Les offsets ou, en bon français, les compensations, regroupent les différentes demandes exprimées par le client vis-à-vis de l'exportateur. Elles sont très variées et peuvent aller de l'exigence d'une part de production locale aux transferts de technologie, en passant par des actions de formation ou la participation à la R&D.

En la matière, et particulièrement en ce qui concerne les transferts de technologie, nous devons être particulièrement vigilants et nous prémunir contre ce qui nous avons dénommé le « syndrome Frankenstein ». Il est nécessaire de limiter de tels transferts à des technologies non critiques. Au-delà de la nécessité de protéger des technologies potentiellement sensibles, il s'agit de conserver un temps d'avance sur nos concurrents. Il convient de maintenir l'avantage compétitif de notre industrie et de ne pas le sacrifier sur l'autel de préoccupations de court terme, au risque de contribuer à créer ou à renforcer des concurrents, en les faisant bénéficier de technologies de premier ordre.

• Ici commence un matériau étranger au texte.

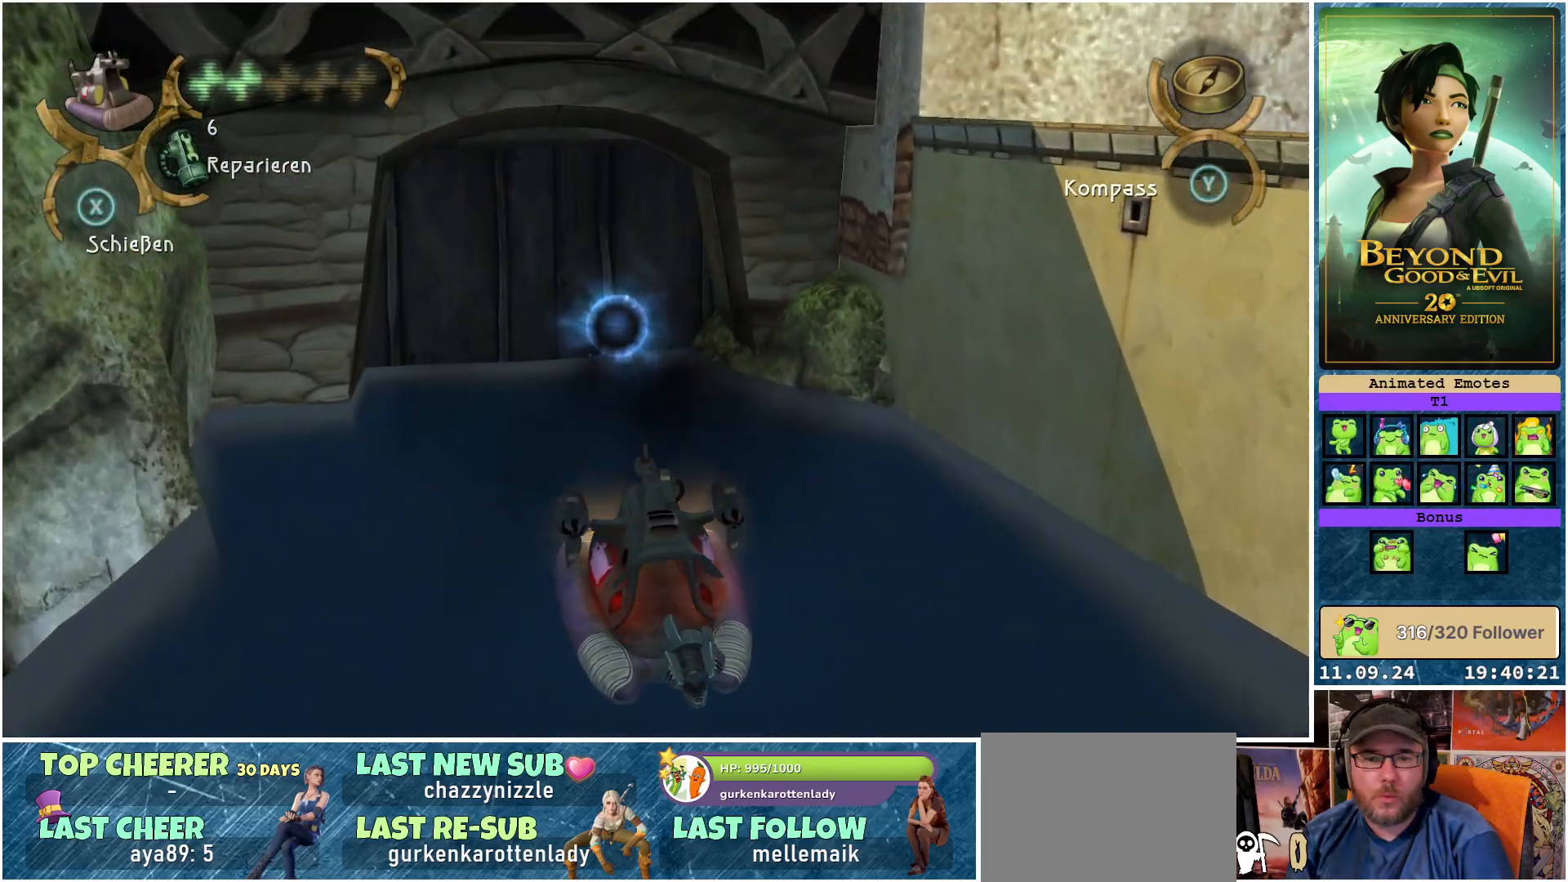
{"buttons": [], "left_stick": "center", "right_stick": "center", "events": [[233, "left_stick", "center"]]}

Aussi préconisons-nous d'affiner le travail de recensement et de cartographie des entreprises – TPE, PME et ETI en particulier –, compétences et technologies critiques afin de savoir à quels niveaux se situent les risques potentiels, y compris en matière de rachat d'entreprises par des sociétés étrangères.

Nous estimons également qu'il faut encourager la création de cellules de suivi des offsets au sein des entreprises. Si elles existent au sein des grandes entreprises, tel n'est pas forcément le cas dans les PME. De telles cellules pourraient être individuelles ou communes, par mise en commun des moyens dès lors que cela s'avère possible eu égard aux exigences relatives au secret des affaires et à la propriété intellectuelle. Les services de l'État – notamment la DGA –, de même que les grandes entreprises pourraient utilement apporter leur concours aux PME dans ce sens. Au final, tous ont intérêt à une protection efficace des technologies critiques et à un transfert maîtrisé des autres technologies.